Mindful of the verse in Ecclesiastes that reminds us that there is "nothing new under the sun," I don't throw the word "unique" around lightly. Yet, the Fontanelle cemetery in Naples is more than simply interesting, bizarre and unusual. Maybe there really is nothing quite like this anywhere else in the world. The Fontanelle is a charnel house, a Golgotha, an ossuary, a vast collection of skeletal remains in a cave in the tufaceous hillside in the Materdei section of the city.
The area, itself, was well to the north, beyond the walls of the ancient Greek and Roman city, and Greek burial chambers—called
hypogea—have been found in the vicinity. The area, thus, is no stranger to rituals of death, but the Greeks could not have imagined the Fontanell.
By the time the
Spanish moved into the city in the early 1500s, there was already concern over exactly where to locate cemeteries, and moves had been taken to locate graves outside of the city walls. This did not sit well with many Neapolitans, who insisted on being interred in their local churches, the ones where they had worshipped all their lives. To make space in the churches for the newly interred, undertakers started removing earlier "residents" outside the city to the cave that would one day be the Fontanelle cemetery. The remains were interred shallowly and then joined in 1656 by thousands upon thousands of anonymous corpses, victims of the
great plague of that year.
At that point—sometime in the late 1600s—according to
Andrea de Jorio , a scholar from the 19th century, great floods washed open the graves and flooded the remains out and into the streets, presenting the grisly spectacle of roads awash with anonymous bones and corpses. The remains were returned to the cave, at which point the cave became the unofficial final resting place for the indigent of the city in the succeeding years—a vast paupers' cemetery, about 5,000 square meters in area. It was codified officially as such in the early 1800s under the French rule of Naples. The last great "deposit" of the indigent dead seems to have been in the wake of the cholera epidemic of 1837. Still, though—nothing really unusual so far.
Then, in 1872, Father Gaetano Barbati had the chaotically buried skeletal remains disinterred and catalogued. They then remained on the surface, stored in makeshift crypts, in boxes and on wooden racks. From that moment, a spontaneous cult of affection for, and devotion to, the remains of these unnamed dead developed in Naples. Defenders of the cult pointed out that they were paying respect to those who had had none in life, who had been too poor even to have a proper burial. Devotees paid visits to the skulls, cleaned them—"adopted" them, in a way, even giving the skulls back their "living" names (revealed to their caretakers in dreams). An entire cult sprang up, devoted to caring for the skulls, talking to them, asking for favors, bringing them flowers, etc. A small church,
Maria Santissima del Carmine, was built at the entrance (photo, right--the entrance to the cemetery is the cavern on the right of the church).

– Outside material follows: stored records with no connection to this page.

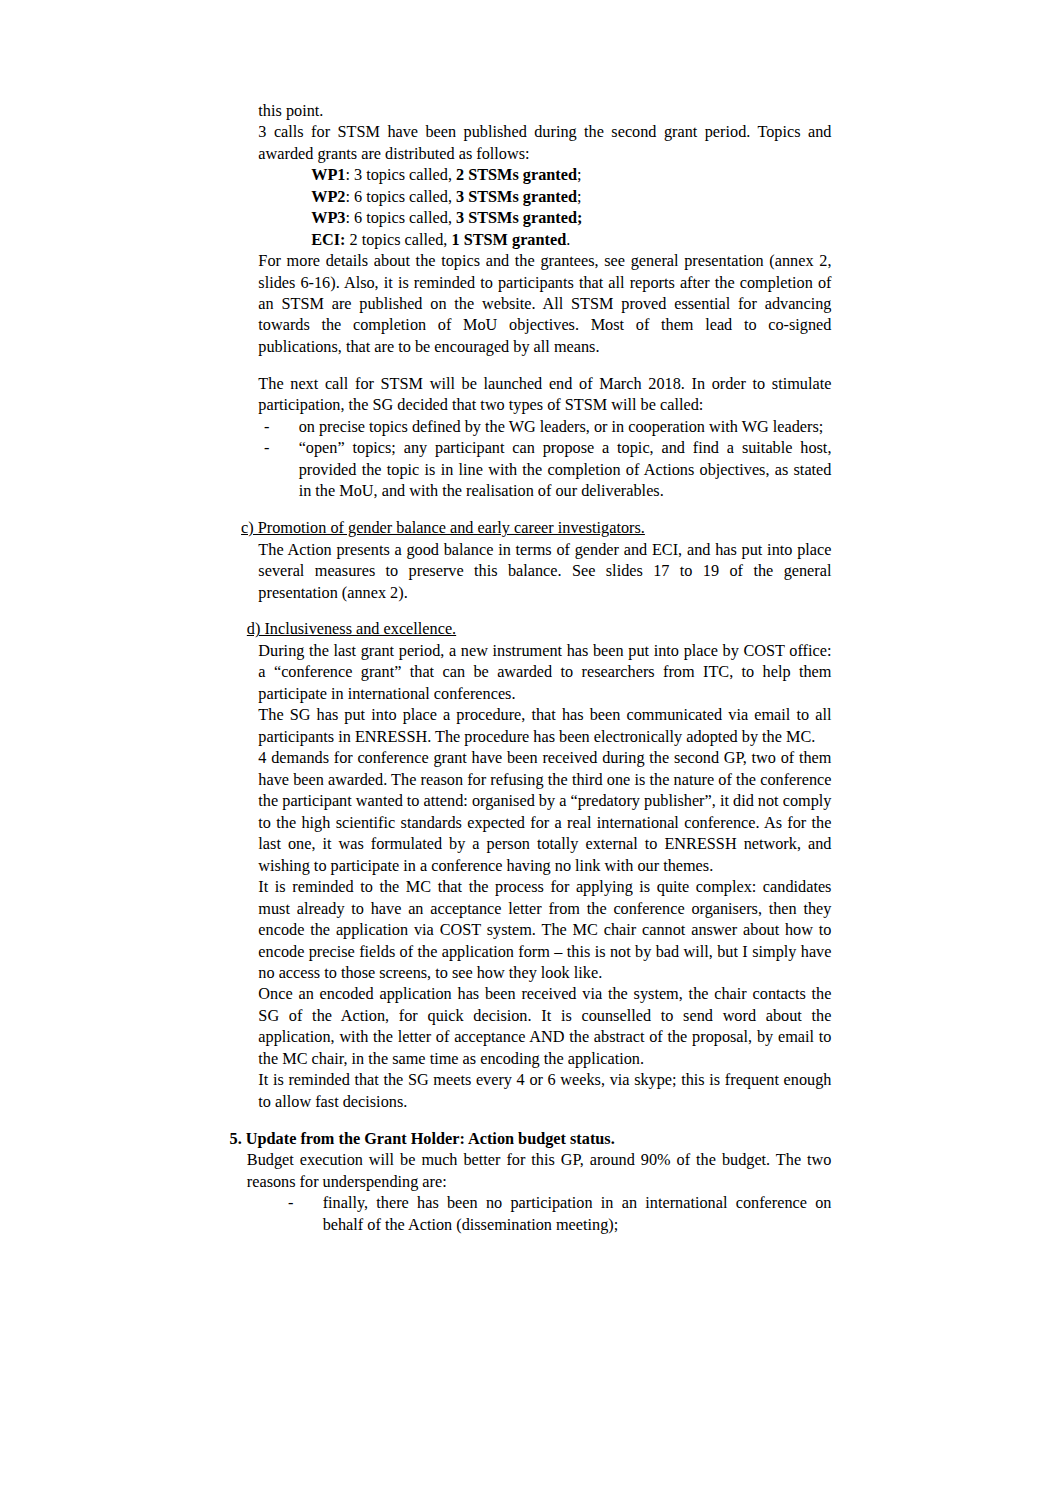this point.
3 calls for STSM have been published during the second grant period. Topics and awarded grants are distributed as follows:
WP1: 3 topics called, 2 STSMs granted;
WP2: 6 topics called, 3 STSMs granted;
WP3: 6 topics called, 3 STSMs granted;
ECI: 2 topics called, 1 STSM granted.
For more details about the topics and the grantees, see general presentation (annex 2, slides 6-16). Also, it is reminded to participants that all reports after the completion of an STSM are published on the website. All STSM proved essential for advancing towards the completion of MoU objectives. Most of them lead to co-signed publications, that are to be encouraged by all means.
The next call for STSM will be launched end of March 2018. In order to stimulate participation, the SG decided that two types of STSM will be called:
on precise topics defined by the WG leaders, or in cooperation with WG leaders;
“open” topics; any participant can propose a topic, and find a suitable host, provided the topic is in line with the completion of Actions objectives, as stated in the MoU, and with the realisation of our deliverables.
c) Promotion of gender balance and early career investigators.
The Action presents a good balance in terms of gender and ECI, and has put into place several measures to preserve this balance. See slides 17 to 19 of the general presentation (annex 2).
d) Inclusiveness and excellence.
During the last grant period, a new instrument has been put into place by COST office: a “conference grant” that can be awarded to researchers from ITC, to help them participate in international conferences.
The SG has put into place a procedure, that has been communicated via email to all participants in ENRESSH. The procedure has been electronically adopted by the MC.
4 demands for conference grant have been received during the second GP, two of them have been awarded. The reason for refusing the third one is the nature of the conference the participant wanted to attend: organised by a “predatory publisher”, it did not comply to the high scientific standards expected for a real international conference. As for the last one, it was formulated by a person totally external to ENRESSH network, and wishing to participate in a conference having no link with our themes.
It is reminded to the MC that the process for applying is quite complex: candidates must already to have an acceptance letter from the conference organisers, then they encode the application via COST system. The MC chair cannot answer about how to encode precise fields of the application form – this is not by bad will, but I simply have no access to those screens, to see how they look like.
Once an encoded application has been received via the system, the chair contacts the SG of the Action, for quick decision. It is counselled to send word about the application, with the letter of acceptance AND the abstract of the proposal, by email to the MC chair, in the same time as encoding the application.
It is reminded that the SG meets every 4 or 6 weeks, via skype; this is frequent enough to allow fast decisions.
5. Update from the Grant Holder: Action budget status.
Budget execution will be much better for this GP, around 90% of the budget. The two reasons for underspending are:
finally, there has been no participation in an international conference on behalf of the Action (dissemination meeting);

Folklore sprang up—stories connected with the skulls, stories about their original "owners" and how they interacted with the living. The "Captain's skull" is one such tale: a poor young girl adopted a skull and knew (from a dream) that he had been a Spanish captain. She talked to him, prayed to him, and asked that she might find a husband. She did. On the wedding day in church, everyone noticed an oddly dressed stranger in church. He smiled at the young bride, at which point the jealous bridegroom struck him in the face. Back in the cave, where she had gone to thank "the captain," she saw that the skull had a fresh mark, a bruise around the eye.
The cult of devotion to the skulls of the Fontanelle cemetery lasted into the mid-20th century. In 1969, Cardinal Ursi of Naples decided that such devotion had degenerated into fetishism and ordered the cemetery to be closed. It has recently undergone restoration as a historical site and may be visited.
In spite of the disappearance of the cult, the Fontanelle remains close to the hearts of many Neapolitans, as evidenced a few years ago when Rebecca Horn, a German artist, contributed to the yearly episodes of installation art in
Piazza Plebiscito . Her work consisted of about
100 bronze skulls implanted in the pavement . She may have meant it as tribute to the traditions of Naples, but the reception was cool—even hostile, on the order of "We don't need foreigners coming down here and reducing our traditions to a public spectacle."